According to the American Red Cross, hypothermia is caused by low body temperature and may quickly become life threatening. Heat loss can occur if a patient is wet and exceedingly cold. Thin individuals and infants can become dangerously affected by hypothermia within minutes.
Symptoms of hypothermia:
- Feeling cold or shivering
- Disorientation and clumsiness
- General confusion and forgetfulness
- Slurred speech, and slow heartbeat
- Shallow breathe
- Low blood pressure
Mayo Clinic describes the first stages of frostbite as frost nip, which irritates the skin but doesn’t cause severe damage. Frostbite occurs when the skin becomes numb, hard and pale. Slowly warming the hands can help return exposed areas to normal. However, severe frostbite requires medical attention
Symptoms of severe frostbite:
- Prickly, itching or burning
- Joint and muscle stiffness
- Aching and dizziness
According to the National Institutes of Health, 90 percent of frostbite injuries are on the hands and feet. Symptoms of frostbite can occur years later if the same areas are exposed to severe cold causing phantom pain, which usually is a result of nerve damage. Alcohol use and smoking can increase one’s susceptibility to frostbite.

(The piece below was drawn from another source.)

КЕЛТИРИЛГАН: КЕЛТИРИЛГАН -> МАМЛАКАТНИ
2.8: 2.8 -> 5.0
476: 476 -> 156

The National Safety Council suggests that getting the victim out of the cold is the first step. Place dry gauze between the toes and fingers if sticking and frostbite has occurred. You can place the affected area in warm water about 100 to 105 degrees Fahrenheit, but test the water first. Re-warming can take anywhere from 20 to 45 minutes.
Also suggested by the council is adding insulation – such as blankets, pillows, and towels – beneath and around the victim. Make sure the head is covered and clothing is dry. Keep the victim in a horizontal position if hypothermia occurs.